This whitepaper was a preliminary approach to using proof certificates in a secure program synthesis protocol last summer.
We would like to put the AI in a box. We show how to create an interface between the box and the world out of specifications in Lean. It is the AI's responsibility to provide a proof that its (restricted) output abides by the spec. The runnable prototype is at https://github.com/for-all-dev/formal-confinement.
In the seminal "A note on the confinement problem", Lampson 1973 states confinement rules to reason about when a program is or isn't confined.
Building on Lampson, Yampolskiy 2012 considers confinement of AI, especially superintelligence.

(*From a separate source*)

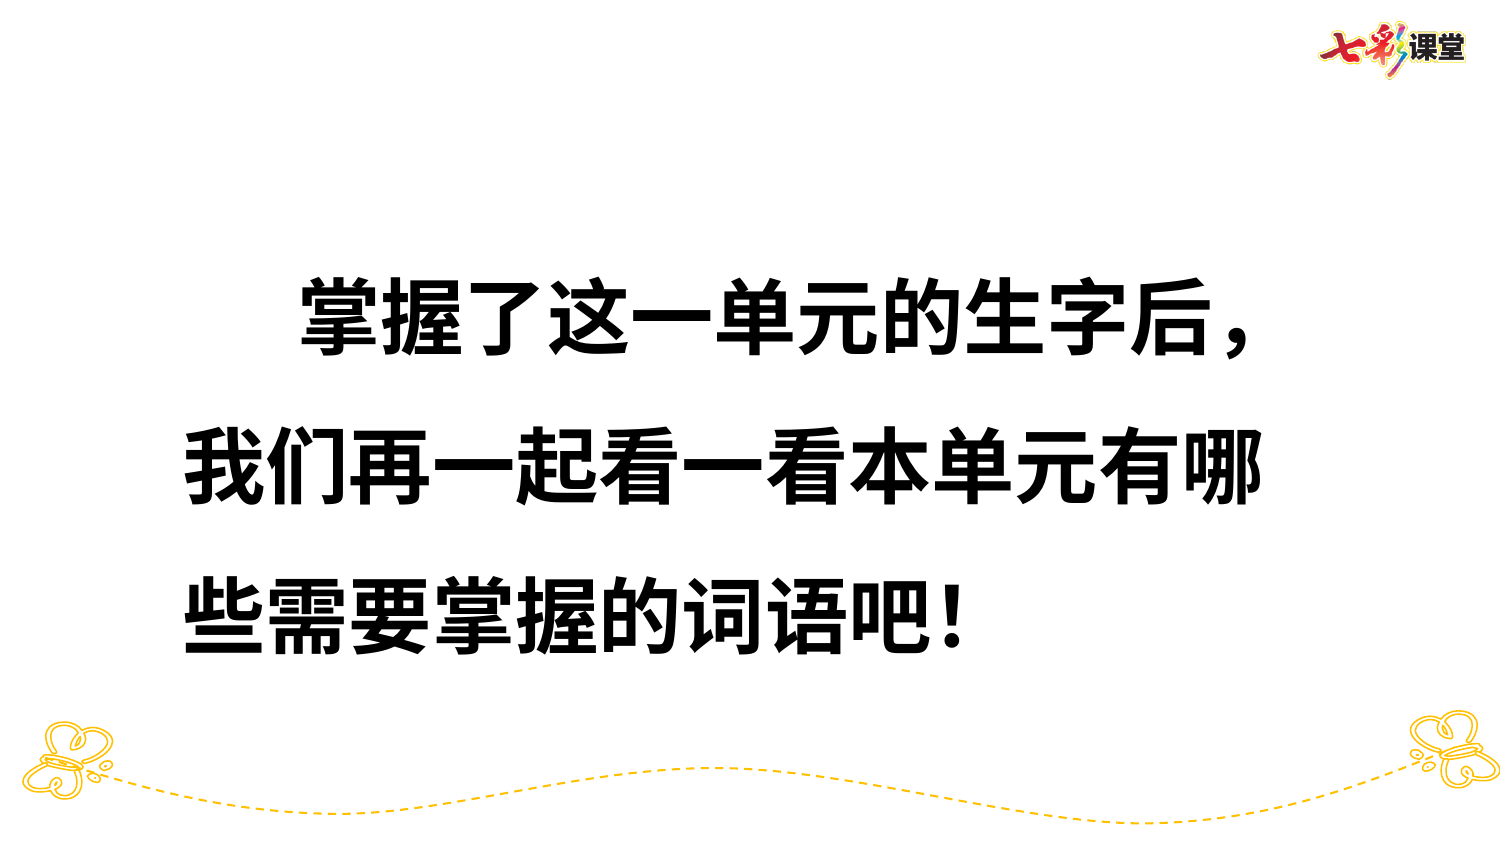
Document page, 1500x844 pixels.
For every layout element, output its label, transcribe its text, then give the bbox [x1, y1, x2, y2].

In the hopes of starting a new subfield of computer security, AI Safety Engineering, we define the Artificial Intelligence Confinement Problem (AICP) as the challenge of restricting an artificially intelligent entity to a confined environment from which it can’t exchange information with the outside environment via legitimate or covert channels if such information exchange was not authorized by the confinement authority
The current formal confinement work explores a restriction of Yampolskiy's AICP to the imp programming language, where the confinement authority is the user providing precondition and postcondition backed by Lean. In fact, the setting is so restricted that we meet the Lampson rules almost for free.
In our toy setting, we report verification burdens (ratios of how much more expensive it is in cognition to ship a proof once you've already shipped a program) between 1.5 and 4.2.